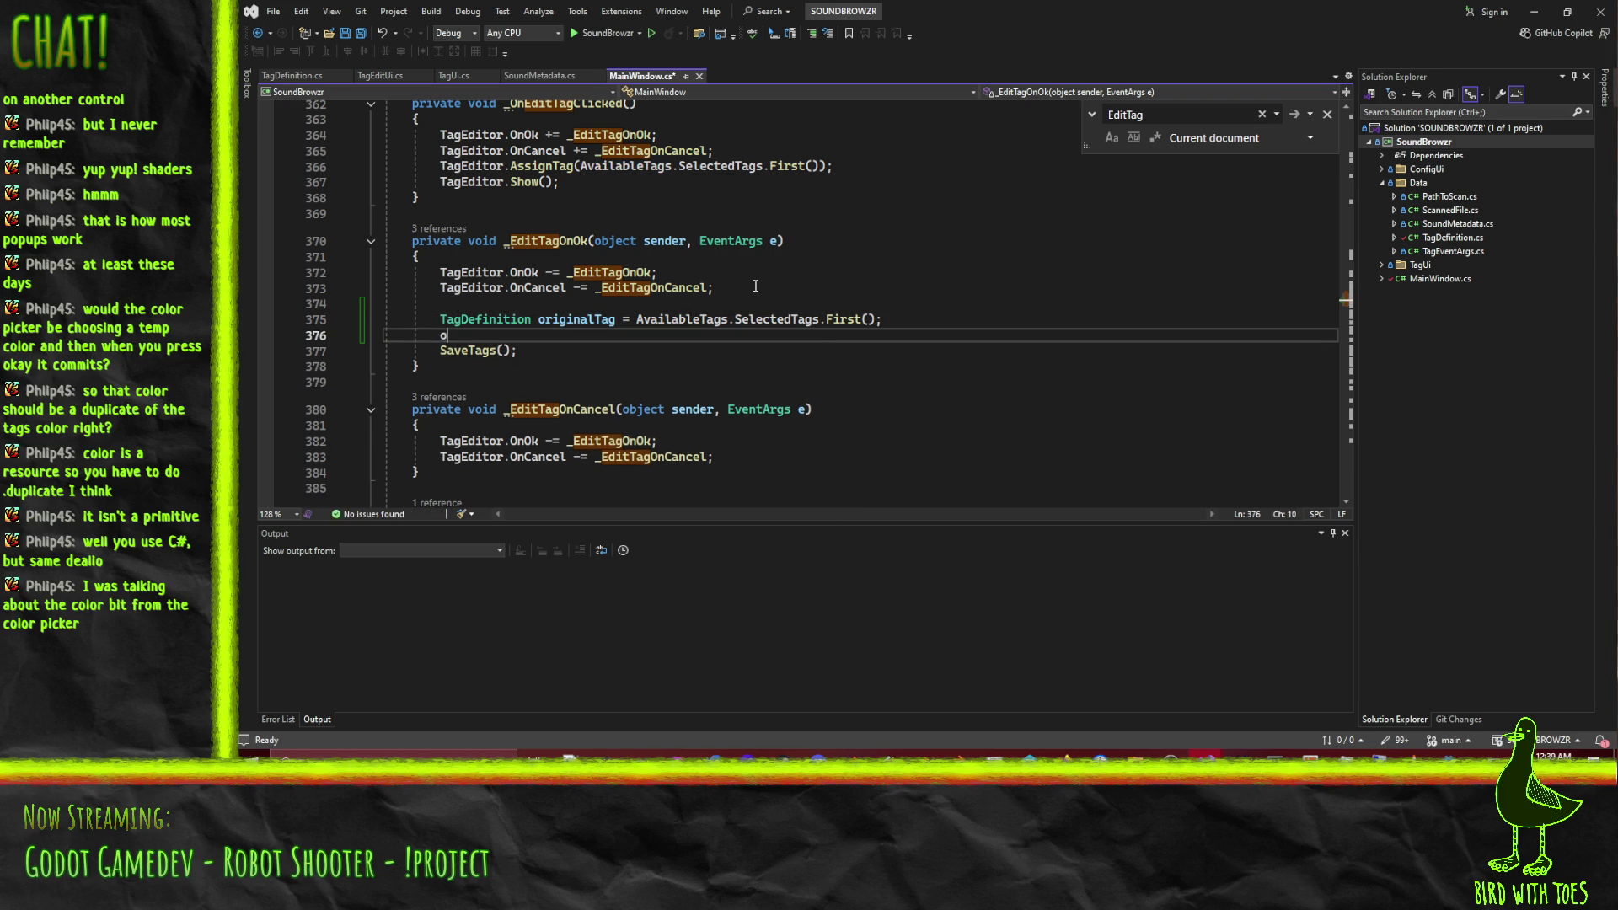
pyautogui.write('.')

# # # #

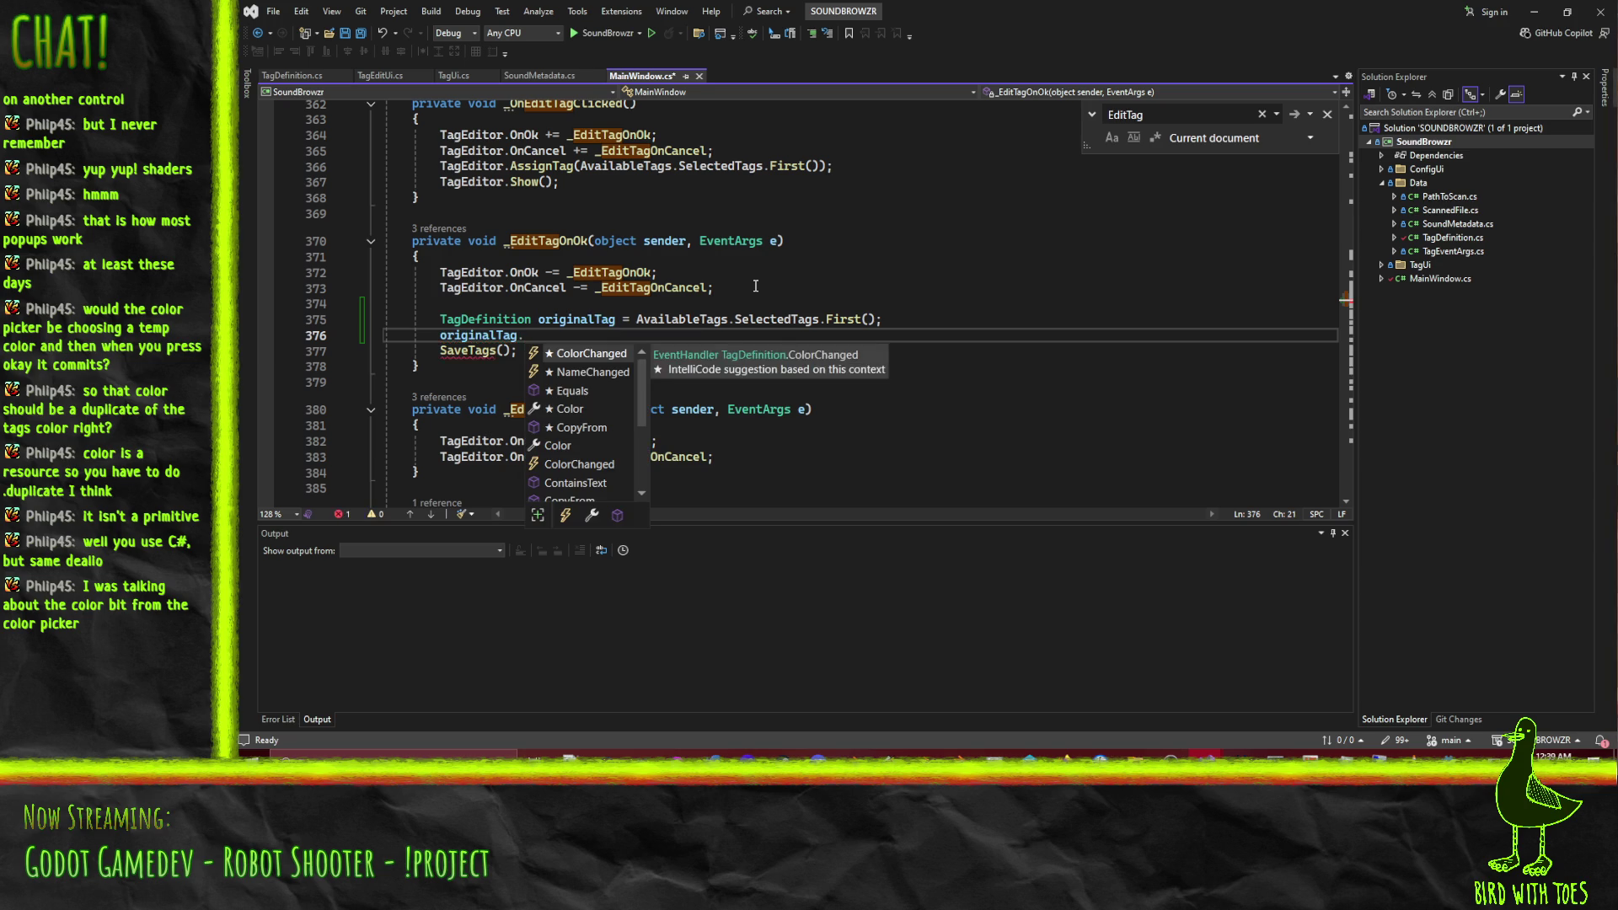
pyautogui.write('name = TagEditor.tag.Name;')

# # # #

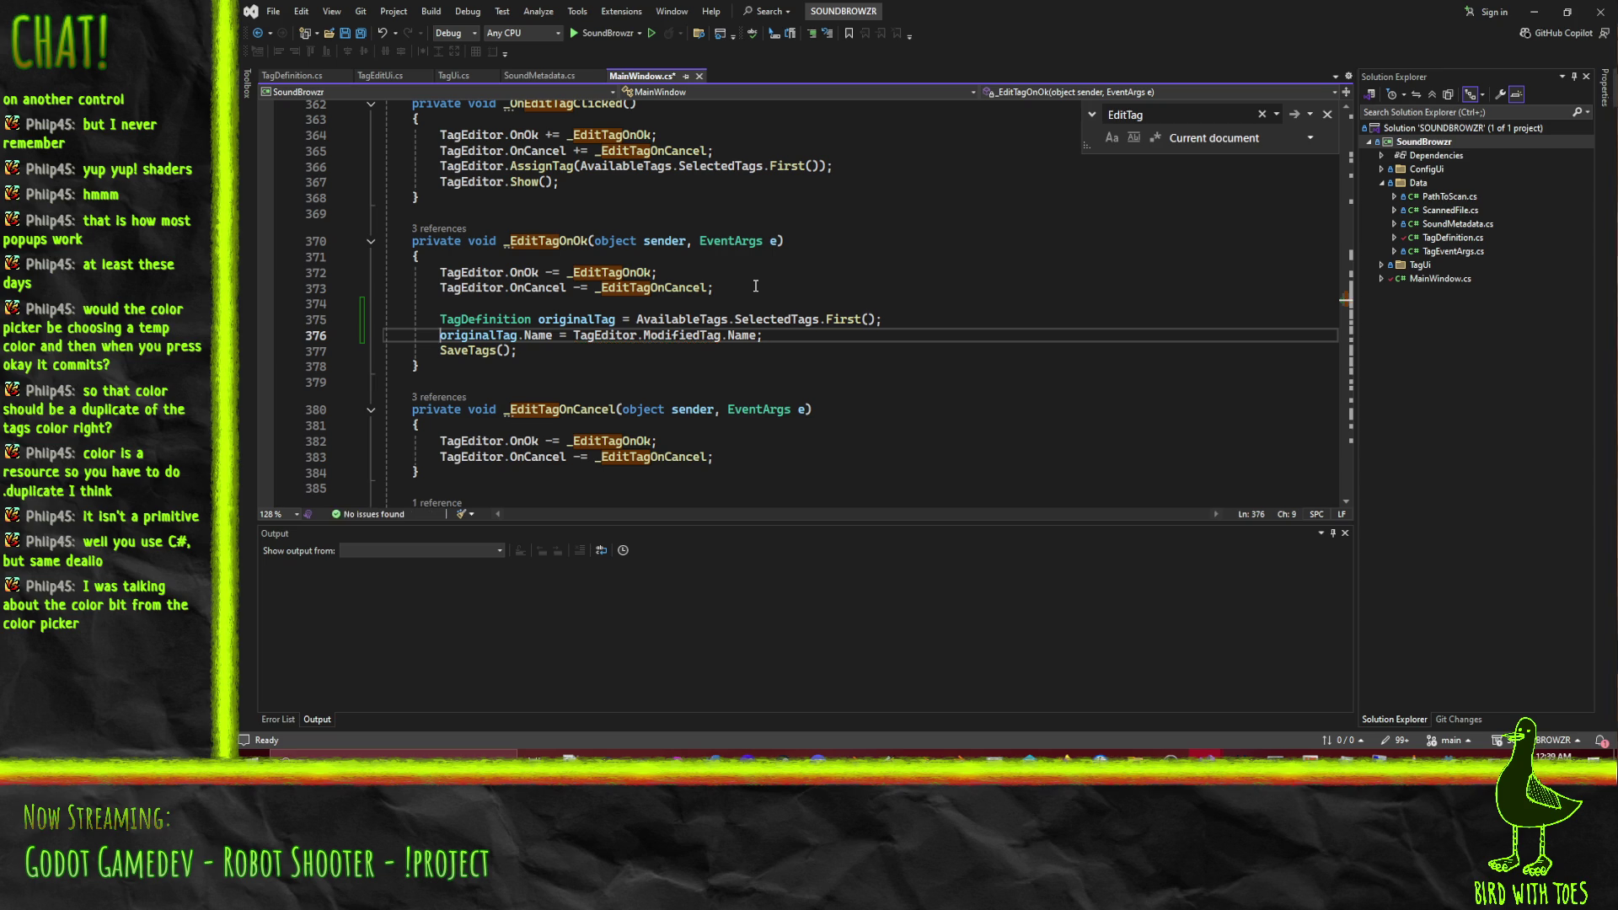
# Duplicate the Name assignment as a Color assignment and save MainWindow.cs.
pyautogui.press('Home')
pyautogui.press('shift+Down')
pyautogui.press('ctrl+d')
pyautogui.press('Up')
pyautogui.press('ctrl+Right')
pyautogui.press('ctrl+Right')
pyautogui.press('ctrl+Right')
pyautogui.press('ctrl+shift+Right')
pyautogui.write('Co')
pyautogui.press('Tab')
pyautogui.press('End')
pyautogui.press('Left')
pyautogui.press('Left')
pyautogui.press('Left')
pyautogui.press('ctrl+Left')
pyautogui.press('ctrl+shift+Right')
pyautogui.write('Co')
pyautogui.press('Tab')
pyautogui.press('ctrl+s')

# # # #

_Exercise details_.
In the data above, find the line with "pyautogui.press('ctrl+Left')" and the line with "pyautogui.press('ctrl+s')". Retype both, plus every line between them, exactly.

_Answer to this task_.
pyautogui.press('ctrl+Left')
pyautogui.press('ctrl+shift+Right')
pyautogui.write('Co')
pyautogui.press('Tab')
pyautogui.press('ctrl+s')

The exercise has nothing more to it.